**PROBLEM SET:**
a - In the kops issue report, which two version and authorization combinations are said to let the cluster spin up normally?
b - Reproduce a passage of the kops issue report word for word, beginning at the words "Created a cluster" and stopping after "expect to happen?".

GIVEN TEXT START

1. What kops version are you running? The command kops version, will display
this information.
Tried both 1.10 and 1.11-alpha1
2. What Kubernetes version are you running? kubectl version will print the
version if a cluster is running or provide the Kubernetes version specified as
a kops flag.
1.11.4
3. What cloud provider are you using?
AWS
4. What commands did you run? What is the simplest way to reproduce this issue?
Created a cluster from template below
5. What happened after the commands executed?
Cluster was created, but the API DNS records never get updated, so the cluster / masters never become available. I do not see the dns-controller docker containers running either when ssh'ing into the machines.
6. What did you expect to happen?
The cluster to spin up as normal. This does happen when using 1.10+rbac or 1.11+alwaysAllow, so it seems related to the combination of 1.11 and RBAC.
7. Please provide your cluster manifest. Execute
kops get --name my.example.com -o yaml to display your cluster manifest.
You may want to remove your cluster name and other sensitive information.
apiVersion: kops/v1alpha2
kind: Cluster
metadata:
name: test.example.com
spec:
cloudProvider: aws
authorization:
rbac: {}
kubeAPIServer:
authorizationRbacSuperUser: admin
etcdClusters:
- name: main
enableEtcdTLS: true
version: 3.2.24
etcdMembers:
- instanceGroup: master-us-east-1a
name: us-east-1a
encryptedVolume: true
- instanceGroup: master-us-east-1d
name: us-east-1d
encryptedVolume: true
- instanceGroup: master-us-east-1e
name: us-east-1e
encryptedVolume: true
- name: events
enableEtcdTLS: true
version: 3.2.24
etcdMembers:
- instanceGroup: master-us-east-1a
name: us-east-1a
encryptedVolume: true
- instanceGroup: master-us-east-1d
name: us-east-1d
encryptedVolume: true
- instanceGroup: master-us-east-1e
name: us-east-1e
encryptedVolume: true
kubernetesApiAccess:
- 10.50.0.0/16
kubernetesVersion: 1.11.4
networkCIDR: 10.50.0.0/16
networking:
kubenet: {}
sshAccess:
- 10.50.0.0/16
subnets:
- name: us-east-1a
type: Public
zone: us-east-1a
- name: us-east-1d
type: Public
zone: us-east-1d
- name: us-east-1e
type: Public
zone: us-east-1e
topology:
dns:
type: Public
masters: public
nodes: public
kubelet:
anonymousAuth: false
---
apiVersion: kops/v1alpha2
kind: InstanceGroup
metadata:
labels:
kops.k8s.io/cluster: test.example.com
name: master-us-east-1a
spec:
associatePublicIp: true
image: kope.io/k8s-1.11-debian-stretch-amd64-hvm-ebs-2018-08-17
machineType: t2.medium
maxSize: 1
minSize: 1
role: Master
rootVolumeOptimization: false
rootVolumeSize: 64
subnets:
- us-east-1a
---
apiVersion: kops/v1alpha2
kind: InstanceGroup
metadata:
labels:
kops.k8s.io/cluster: test.example.com
name: master-us-east-1d
spec:
associatePublicIp: true
image: kope.io/k8s-1.11-debian-stretch-amd64-hvm-ebs-2018-08-17
machineType: t2.medium
maxSize: 1
minSize: 1
role: Master
rootVolumeOptimization: false
rootVolumeSize: 64
subnets:
- us-east-1d
---
apiVersion: kops/v1alpha2
kind: InstanceGroup
metadata:
labels:
kops.k8s.io/cluster: test.example.com
name: master-us-east-1e
spec:
associatePublicIp: true
image: kope.io/k8s-1.11-debian-stretch-amd64-hvm-ebs-2018-08-17
machineType: t2.medium
maxSize: 1
minSize: 1
role: Master
rootVolumeOptimization: false
rootVolumeSize: 64
subnets:
- us-east-1e
---
apiVersion: kops/v1alpha2
kind: InstanceGroup
metadata:
labels:
kops.k8s.io/cluster: test.example.com
name: nodes
spec:
associatePublicIp: true
image: kope.io/k8s-1.11-debian-stretch-amd64-hvm-ebs-2018-08-17
machineType: m5.large
maxSize: 1
minSize: 1
role: Node
rootVolumeOptimization: true
rootVolumeSize: 128
subnets:
- us-east-1a
- us-east-1d
- us-east-1e
8. Please run the commands with most verbose logging by adding the -v 10 flag.

GIVEN TEXT END
DATA FOR ANALYSIS START

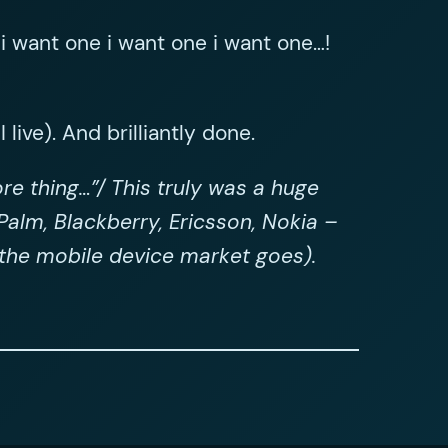
i want one i want one i want one…!
 live). And brilliantly done.
re thing…”/ This truly was a huge
alm, Blackberry, Ericsson, Nokia –
s the mobile device market goes).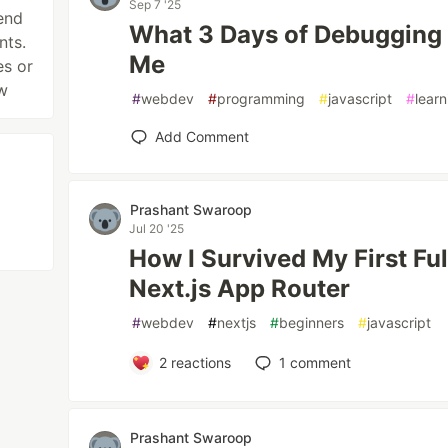
Sep 7 '25
end
What 3 Days of Debugging
nts.
Me
es or
w
#
webdev
#
programming
#
javascript
#
learn
Add Comment
Prashant Swaroop
Jul 20 '25
How I Survived My First Fu
Next.js App Router
#
webdev
#
nextjs
#
beginners
#
javascript
2
reactions
1
comment
Prashant Swaroop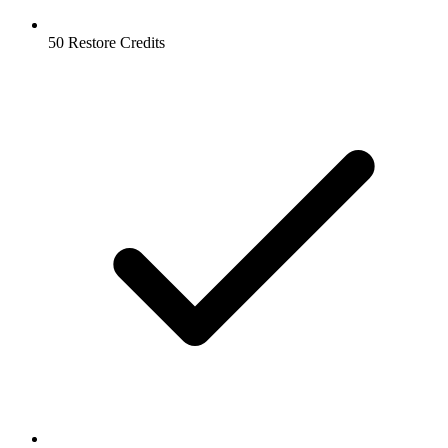
50 Restore Credits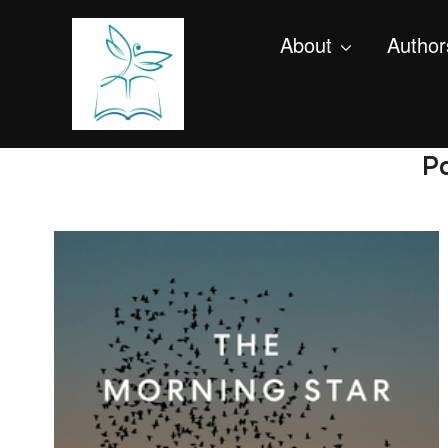
About
Author
Po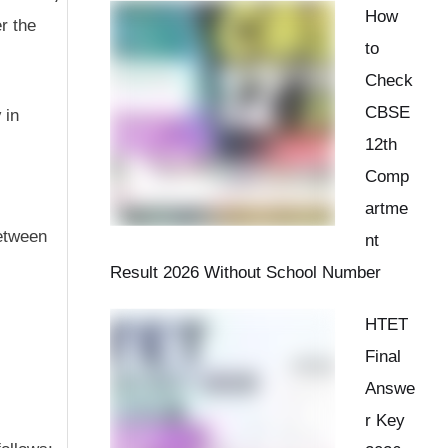
How
r the
to
Check
CBSE
y
in
12th
Comp
artme
between
nt
Result 2026 Without School Number
HTET
Final
Answe
r Key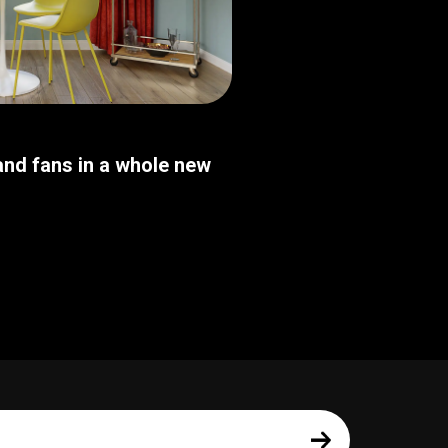
nd fans in a whole new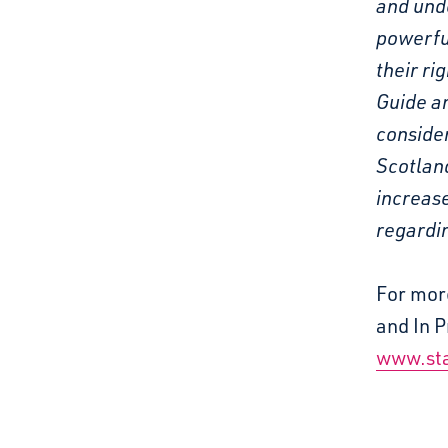
and und
powerful
their ri
Guide an
consider
Scotland
increase
regardin
For mor
and In P
www.sta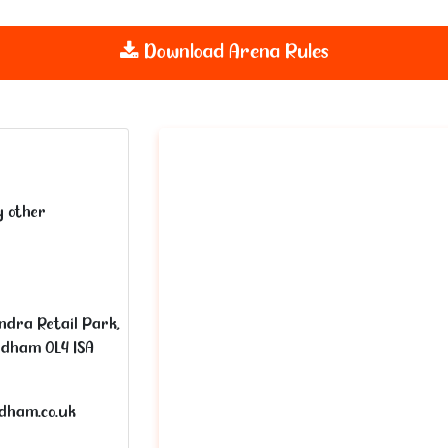
Download Arena Rules
y other
ndra Retail Park,
ldham OL4 1SA
ldham.co.uk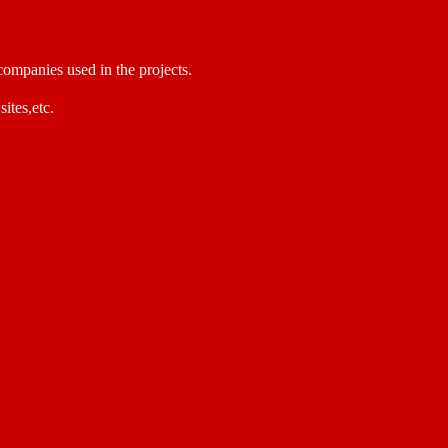
 companies used in the projects.
sites,etc.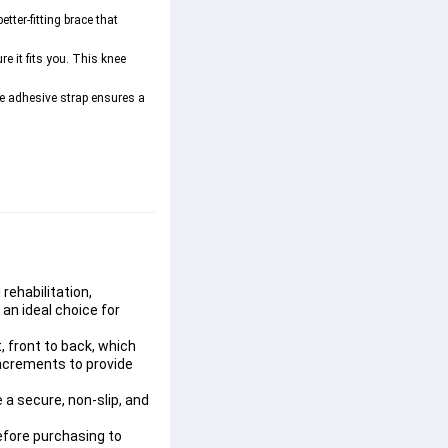
tter-fitting brace that 
 it fits you. This knee 
ble adhesive strap ensures a 
rehabilitation, 
 an ideal choice for 
 front to back, which 
increments to provide 
a secure, non-slip, and 
efore purchasing to 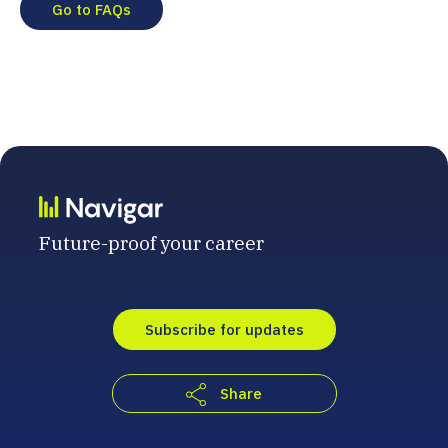
Go to FAQs
Future-proof your career
Subscribe for updates
Share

DATA FOR ANALYSIS END

**EXPECTED RESPONSES:**
a - Kubernetes 1.10 with RBAC and Kubernetes 1.11 with alwaysAllow.

b -
Created a cluster from template below
5. What happened after the commands executed?
Cluster was created, but the API DNS records never get updated, so the cluster / masters never become available. I do not see the dns-controller docker containers running either when ssh'ing into the machines.
6. What did you expect to happen?